Endless Boogie
Charles Shaar Murray: Boogie Man: The Adventures of John Lee Hooker in the American Twentieth Century (2000, 505 pp.)
Among other very good things, Charles Shaar Murray’s Boogie Man is the rare biography fully equipped to combine firsthand reporting with historical perspective. It begins at a New Jersey concert Murray covered in August, 1991, the month John Lee Hooker turned 74. And though it bears a 2000 copyright, it ends with a four-page postscript entitled “Don't Look Back: John Lee Hooker, 1917-2001.” So Murray not only enjoyed major access, hanging out occasionally with the Mississippi-born blues/r&b/rock legend for almost a decade, but took so long to write his masterpiece he had the opportunity to research everything Hooker had achieved, which included attracting 1500 concertgoers in Santa Rosa, California, on his last Saturday among the living. Thus a bio that opens as a magazine profile closes by quoting eulogies from the likes of Bonnie Raitt (“He had a cry in his voice that would just break your heart”) and Keith Richards (“As much as it was a joy to perform with him, you would really have to become him to play along”).
Boogie Man also goes back to the beginning. Hooker was born in 1917 or so in Clarksdale, the unofficial capital of the Mississippi Delta and the launching pad of Delta blues: Charley Patton, Howlin’ Wolf, Pops Staples, Ike Turner, on and on. To these Murray adds Hooker’s stepfather Will Moore, a never-recorded guitarist who taught his boy not only the boogie groove Hooker trademarked but a humanism that by counteracting his preacher father’s puritan ways freed Hooker to flee north in 1933, never once to return. And in the same 30-odd pages Murray imagines a childhood for the illiterate, undersized stutterer who ended up hitting the r&b charts two years before Muddy Waters himself. Guralnick on Presley? Giddins on Crosby? Murray’s book is in that league.

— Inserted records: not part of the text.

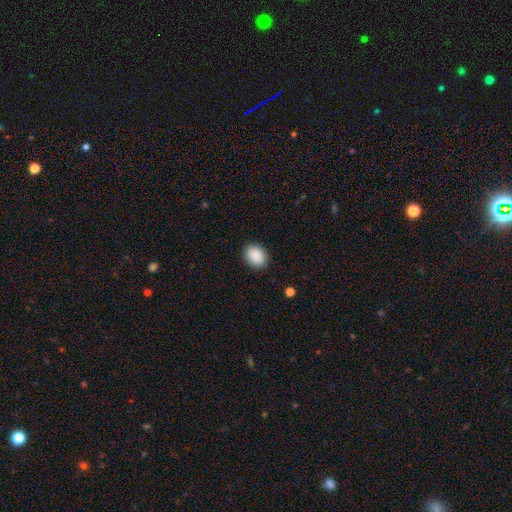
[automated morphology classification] smooth_or_featured: smooth (p=0.90) [alt: star or artifact p=0.07]
how_rounded: in between (p=0.64) [alt: round p=0.35]
merging: none (p=0.89) [alt: minor disturbance p=0.08]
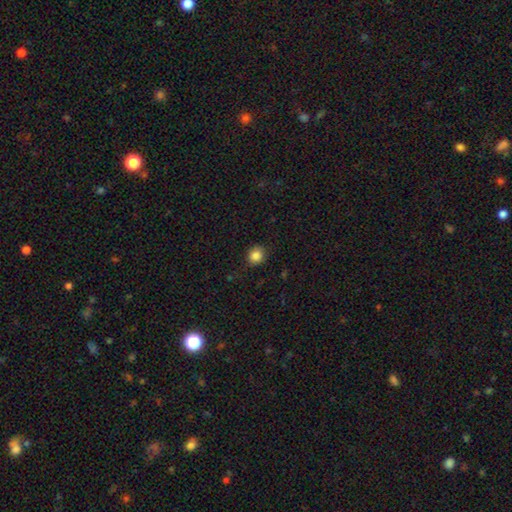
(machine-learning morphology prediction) Q: Smooth or featured?
A: smooth (85%); runner-up: star or artifact (11%)
Q: How rounded?
A: round (84%); runner-up: in between (15%)
Q: Merging?
A: none (87%); runner-up: minor disturbance (10%)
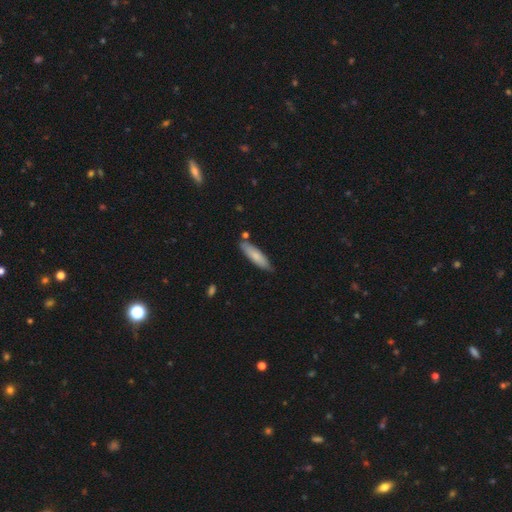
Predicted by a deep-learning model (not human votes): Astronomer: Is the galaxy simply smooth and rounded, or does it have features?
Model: smooth — 77%.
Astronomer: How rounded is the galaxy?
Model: cigar-shaped — 68%.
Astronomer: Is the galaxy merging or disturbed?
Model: none — 77%.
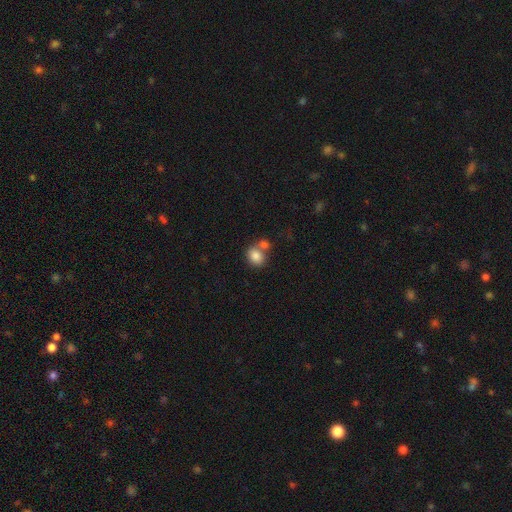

So why then am I reviewing it two decades after the fact? Especially given that I’ve been extolling Murray’s Hendrix study Crosstown Traffic for decades? Because I didn’t see Hooker meriting a 491-page biography, that’s why. Here’s Greil Marcus’s measured take in Stranded, for instance: “Hooker has put out scores of albums in his thirty-year career. All I’ve heard are good, because all feature his crawling kingsnake guitar, his pounding foot, his stoic, doomy rage.” And here’s Robert Christgau himself on Hooker’s star-studded 1989 “comeback” The Healer: “Pushing 130 now, Hook will still walk anybody into the studio for cash up front. Though the pickings have been getting leaner, here anybody includes Carlos Santana, George Thorogood, Bonnie Raitt, Robert Cray, Canned Heat, and Los Lobos, most of whom commit crimes against his ageless essence that tone up the product considerably. And for the purist market, the product ends with four solo stomps.” That bagatelle Murray takes issue with, as he has every right to on page 447 of a book that understands Hooker far better than I ever will. But like Greil I was onto something: for all the star-time collaborations that enlivened his seventies, John Lee Hooker was the least flashy and pop-adept major modern bluesman ever. So although Murray’s book came in the mail in 2001, for years it stood loudly in my biography shelves—BOOGIE MAN, the spine shouted, it’s got a thickness to it—awaiting its chance to convert me. Which when I finally picked it up it did, both as a book and as a case for Hooker’s greatness.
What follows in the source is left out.